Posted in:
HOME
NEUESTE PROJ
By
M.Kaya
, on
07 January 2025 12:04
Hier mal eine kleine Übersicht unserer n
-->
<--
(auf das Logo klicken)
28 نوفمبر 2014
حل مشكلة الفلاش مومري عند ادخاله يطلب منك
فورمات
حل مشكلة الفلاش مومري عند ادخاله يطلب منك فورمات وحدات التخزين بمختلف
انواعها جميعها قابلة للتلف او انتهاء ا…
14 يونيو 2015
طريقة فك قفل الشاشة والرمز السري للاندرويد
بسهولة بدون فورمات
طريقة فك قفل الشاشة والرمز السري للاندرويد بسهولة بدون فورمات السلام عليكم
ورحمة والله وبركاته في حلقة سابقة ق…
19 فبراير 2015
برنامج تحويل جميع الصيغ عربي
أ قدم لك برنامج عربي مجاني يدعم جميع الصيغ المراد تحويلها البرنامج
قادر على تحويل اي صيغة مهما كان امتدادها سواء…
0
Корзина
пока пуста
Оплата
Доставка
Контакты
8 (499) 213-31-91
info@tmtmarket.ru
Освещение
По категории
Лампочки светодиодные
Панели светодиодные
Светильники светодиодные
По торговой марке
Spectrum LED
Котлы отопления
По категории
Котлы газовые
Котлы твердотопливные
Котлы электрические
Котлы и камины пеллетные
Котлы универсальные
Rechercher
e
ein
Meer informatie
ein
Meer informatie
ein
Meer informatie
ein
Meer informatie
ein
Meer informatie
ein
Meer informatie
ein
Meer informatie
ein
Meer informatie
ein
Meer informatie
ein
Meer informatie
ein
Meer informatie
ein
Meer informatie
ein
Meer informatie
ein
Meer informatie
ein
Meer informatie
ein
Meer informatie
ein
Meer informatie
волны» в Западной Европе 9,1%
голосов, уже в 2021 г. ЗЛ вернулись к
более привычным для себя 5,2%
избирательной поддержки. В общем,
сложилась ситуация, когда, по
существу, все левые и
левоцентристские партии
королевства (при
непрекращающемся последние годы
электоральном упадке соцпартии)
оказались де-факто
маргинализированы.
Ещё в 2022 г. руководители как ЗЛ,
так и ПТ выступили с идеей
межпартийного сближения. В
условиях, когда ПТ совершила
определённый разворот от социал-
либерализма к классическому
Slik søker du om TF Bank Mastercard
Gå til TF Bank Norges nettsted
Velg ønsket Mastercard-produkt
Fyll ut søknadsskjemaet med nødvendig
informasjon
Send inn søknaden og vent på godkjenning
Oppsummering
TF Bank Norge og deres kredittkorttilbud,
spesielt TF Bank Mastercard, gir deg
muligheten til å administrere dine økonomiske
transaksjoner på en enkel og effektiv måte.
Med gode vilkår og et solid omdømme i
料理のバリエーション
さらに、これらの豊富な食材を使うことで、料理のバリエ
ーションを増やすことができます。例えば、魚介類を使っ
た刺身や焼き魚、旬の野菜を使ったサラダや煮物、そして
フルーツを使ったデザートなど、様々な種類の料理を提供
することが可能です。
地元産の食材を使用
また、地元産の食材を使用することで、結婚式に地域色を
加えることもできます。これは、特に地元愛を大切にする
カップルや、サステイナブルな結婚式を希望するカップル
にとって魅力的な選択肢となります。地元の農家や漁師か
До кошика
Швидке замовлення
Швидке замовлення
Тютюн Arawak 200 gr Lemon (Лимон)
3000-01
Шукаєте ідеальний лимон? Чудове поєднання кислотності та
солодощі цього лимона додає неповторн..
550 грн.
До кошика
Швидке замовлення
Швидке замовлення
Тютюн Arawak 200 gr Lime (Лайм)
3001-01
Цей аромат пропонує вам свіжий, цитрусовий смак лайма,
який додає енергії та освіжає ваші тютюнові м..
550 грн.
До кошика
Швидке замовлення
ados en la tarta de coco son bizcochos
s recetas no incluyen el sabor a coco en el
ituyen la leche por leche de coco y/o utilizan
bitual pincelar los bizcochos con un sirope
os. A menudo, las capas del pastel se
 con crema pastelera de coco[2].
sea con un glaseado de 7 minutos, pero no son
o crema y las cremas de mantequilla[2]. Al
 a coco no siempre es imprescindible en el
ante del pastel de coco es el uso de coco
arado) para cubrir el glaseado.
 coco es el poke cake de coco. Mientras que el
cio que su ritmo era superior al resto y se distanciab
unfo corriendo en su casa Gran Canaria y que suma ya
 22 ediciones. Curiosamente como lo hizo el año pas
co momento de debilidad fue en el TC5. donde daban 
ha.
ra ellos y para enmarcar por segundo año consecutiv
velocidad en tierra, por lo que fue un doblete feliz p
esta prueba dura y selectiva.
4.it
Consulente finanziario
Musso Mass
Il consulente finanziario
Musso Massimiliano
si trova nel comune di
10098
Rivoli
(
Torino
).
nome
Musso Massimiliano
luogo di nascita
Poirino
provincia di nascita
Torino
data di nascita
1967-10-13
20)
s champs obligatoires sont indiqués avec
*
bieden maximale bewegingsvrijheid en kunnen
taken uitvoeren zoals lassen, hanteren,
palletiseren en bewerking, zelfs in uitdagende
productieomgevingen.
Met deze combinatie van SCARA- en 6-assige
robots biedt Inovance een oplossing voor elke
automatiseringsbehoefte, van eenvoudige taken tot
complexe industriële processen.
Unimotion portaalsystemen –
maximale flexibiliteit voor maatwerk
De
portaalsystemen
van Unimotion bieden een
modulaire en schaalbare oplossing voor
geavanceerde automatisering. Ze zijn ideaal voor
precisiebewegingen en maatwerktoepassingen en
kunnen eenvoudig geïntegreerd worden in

=-=-=-=-=

#### INSTRUCTIONS FOR THE TASK:
Return the entries above, every line intact.

#### RESULT:
Posted in:
HOME
NEUESTE PROJ
By
M.Kaya
, on
07 January 2025 12:04
Hier mal eine kleine Übersicht unserer n
-->
<--
(auf das Logo klicken)
28 نوفمبر 2014
حل مشكلة الفلاش مومري عند ادخاله يطلب منك
فورمات
حل مشكلة الفلاش مومري عند ادخاله يطلب منك فورمات وحدات التخزين بمختلف
انواعها جميعها قابلة للتلف او انتهاء ا…
14 يونيو 2015
طريقة فك قفل الشاشة والرمز السري للاندرويد
بسهولة بدون فورمات
طريقة فك قفل الشاشة والرمز السري للاندرويد بسهولة بدون فورمات السلام عليكم
ورحمة والله وبركاته في حلقة سابقة ق…
19 فبراير 2015
برنامج تحويل جميع الصيغ عربي
أ قدم لك برنامج عربي مجاني يدعم جميع الصيغ المراد تحويلها البرنامج
قادر على تحويل اي صيغة مهما كان امتدادها سواء…
0
Корзина
пока пуста
Оплата
Доставка
Контакты
8 (499) 213-31-91
info@tmtmarket.ru
Освещение
По категории
Лампочки светодиодные
Панели светодиодные
Светильники светодиодные
По торговой марке
Spectrum LED
Котлы отопления
По категории
Котлы газовые
Котлы твердотопливные
Котлы электрические
Котлы и камины пеллетные
Котлы универсальные
Rechercher
e
ein
Meer informatie
ein
Meer informatie
ein
Meer informatie
ein
Meer informatie
ein
Meer informatie
ein
Meer informatie
ein
Meer informatie
ein
Meer informatie
ein
Meer informatie
ein
Meer informatie
ein
Meer informatie
ein
Meer informatie
ein
Meer informatie
ein
Meer informatie
ein
Meer informatie
ein
Meer informatie
ein
Meer informatie
волны» в Западной Европе 9,1%
голосов, уже в 2021 г. ЗЛ вернулись к
более привычным для себя 5,2%
избирательной поддержки. В общем,
сложилась ситуация, когда, по
существу, все левые и
левоцентристские партии
королевства (при
непрекращающемся последние годы
электоральном упадке соцпартии)
оказались де-факто
маргинализированы.
Ещё в 2022 г. руководители как ЗЛ,
так и ПТ выступили с идеей
межпартийного сближения. В
условиях, когда ПТ совершила
определённый разворот от социал-
либерализма к классическому
Slik søker du om TF Bank Mastercard
Gå til TF Bank Norges nettsted
Velg ønsket Mastercard-produkt
Fyll ut søknadsskjemaet med nødvendig
informasjon
Send inn søknaden og vent på godkjenning
Oppsummering
TF Bank Norge og deres kredittkorttilbud,
spesielt TF Bank Mastercard, gir deg
muligheten til å administrere dine økonomiske
transaksjoner på en enkel og effektiv måte.
Med gode vilkår og et solid omdømme i
料理のバリエーション
さらに、これらの豊富な食材を使うことで、料理のバリエ
ーションを増やすことができます。例えば、魚介類を使っ
た刺身や焼き魚、旬の野菜を使ったサラダや煮物、そして
フルーツを使ったデザートなど、様々な種類の料理を提供
することが可能です。
地元産の食材を使用
また、地元産の食材を使用することで、結婚式に地域色を
加えることもできます。これは、特に地元愛を大切にする
カップルや、サステイナブルな結婚式を希望するカップル
にとって魅力的な選択肢となります。地元の農家や漁師か
До кошика
Швидке замовлення
Швидке замовлення
Тютюн Arawak 200 gr Lemon (Лимон)
3000-01
Шукаєте ідеальний лимон? Чудове поєднання кислотності та
солодощі цього лимона додає неповторн..
550 грн.
До кошика
Швидке замовлення
Швидке замовлення
Тютюн Arawak 200 gr Lime (Лайм)
3001-01
Цей аромат пропонує вам свіжий, цитрусовий смак лайма,
який додає енергії та освіжає ваші тютюнові м..
550 грн.
До кошика
Швидке замовлення
ados en la tarta de coco son bizcochos
s recetas no incluyen el sabor a coco en el
ituyen la leche por leche de coco y/o utilizan
bitual pincelar los bizcochos con un sirope
os. A menudo, las capas del pastel se
 con crema pastelera de coco[2].
sea con un glaseado de 7 minutos, pero no son
o crema y las cremas de mantequilla[2]. Al
 a coco no siempre es imprescindible en el
ante del pastel de coco es el uso de coco
arado) para cubrir el glaseado.
 coco es el poke cake de coco. Mientras que el
cio que su ritmo era superior al resto y se distanciab
unfo corriendo en su casa Gran Canaria y que suma ya
 22 ediciones. Curiosamente como lo hizo el año pas
co momento de debilidad fue en el TC5. donde daban 
ha.
ra ellos y para enmarcar por segundo año consecutiv
velocidad en tierra, por lo que fue un doblete feliz p
esta prueba dura y selectiva.
4.it
Consulente finanziario
Musso Mass
Il consulente finanziario
Musso Massimiliano
si trova nel comune di
10098
Rivoli
(
Torino
).
nome
Musso Massimiliano
luogo di nascita
Poirino
provincia di nascita
Torino
data di nascita
1967-10-13
20)
s champs obligatoires sont indiqués avec
*
bieden maximale bewegingsvrijheid en kunnen
taken uitvoeren zoals lassen, hanteren,
palletiseren en bewerking, zelfs in uitdagende
productieomgevingen.
Met deze combinatie van SCARA- en 6-assige
robots biedt Inovance een oplossing voor elke
automatiseringsbehoefte, van eenvoudige taken tot
complexe industriële processen.
Unimotion portaalsystemen –
maximale flexibiliteit voor maatwerk
De
portaalsystemen
van Unimotion bieden een
modulaire en schaalbare oplossing voor
geavanceerde automatisering. Ze zijn ideaal voor
precisiebewegingen en maatwerktoepassingen en
kunnen eenvoudig geïntegreerd worden in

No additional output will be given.